┌─ SOURCE DOCUMENT

# Disadvantage of being from CT?



## doc25 (Mar 9, 2007)

Well there are Canadian beekeepers, so I don't think there will be a problem in Conneticut.


----------



## oldenglish (Oct 22, 2008)

check out you local association,

http://www.ctbees.com/


----------



## crazytranes (Apr 7, 2009)

*No disadvantage to being from CT*

There's nothing wrong with being from Connecticut... except that you are living in the COOLEST STATE in the UNION!!!!  With maybe the possible exception of Maine, which is where I transplanted to (from CT).

I agree with oldenglish, check out your local beekeeping association

Lots of people in CT keep bees, so you should be able to as well. If you don't feel that you have room in your yard (central CT is pretty congested), you can always try to work out a deal with a nearby apple orchard. They would LOVE to have resident bees! Just be sure that they will tell you the day before they spray for bugs!


----------



## Yanks26 (Apr 9, 2009)

I have plenty of room in my backyard. I think 1.5 acres should be enough.


----------



## Ravenseye (Apr 2, 2006)

A bigger disadvantage would be if you were from CT and DIDN'T raise bees!

└─

WRITTEN TASK 1
Reproduce the part of the beekeeping thread starting at "## crazytranes (Apr" and ending at "to (from CT).".
WRITTEN TASK 2
In the beekeeping thread, which state did crazytranes move to from Connecticut?
Nothing in the listing matters here.

┌─ DATA SHOWN

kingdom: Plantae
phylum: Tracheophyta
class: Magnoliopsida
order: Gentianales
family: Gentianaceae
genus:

└─

COMPLETE ANSWER 1
## crazytranes (Apr 7, 2009)

*No disadvantage to being from CT*

There's nothing wrong with being from Connecticut... except that you are living in the COOLEST STATE in the UNION!!!!  With maybe the possible exception of Maine, which is where I transplanted to (from CT).

COMPLETE ANSWER 2
Maine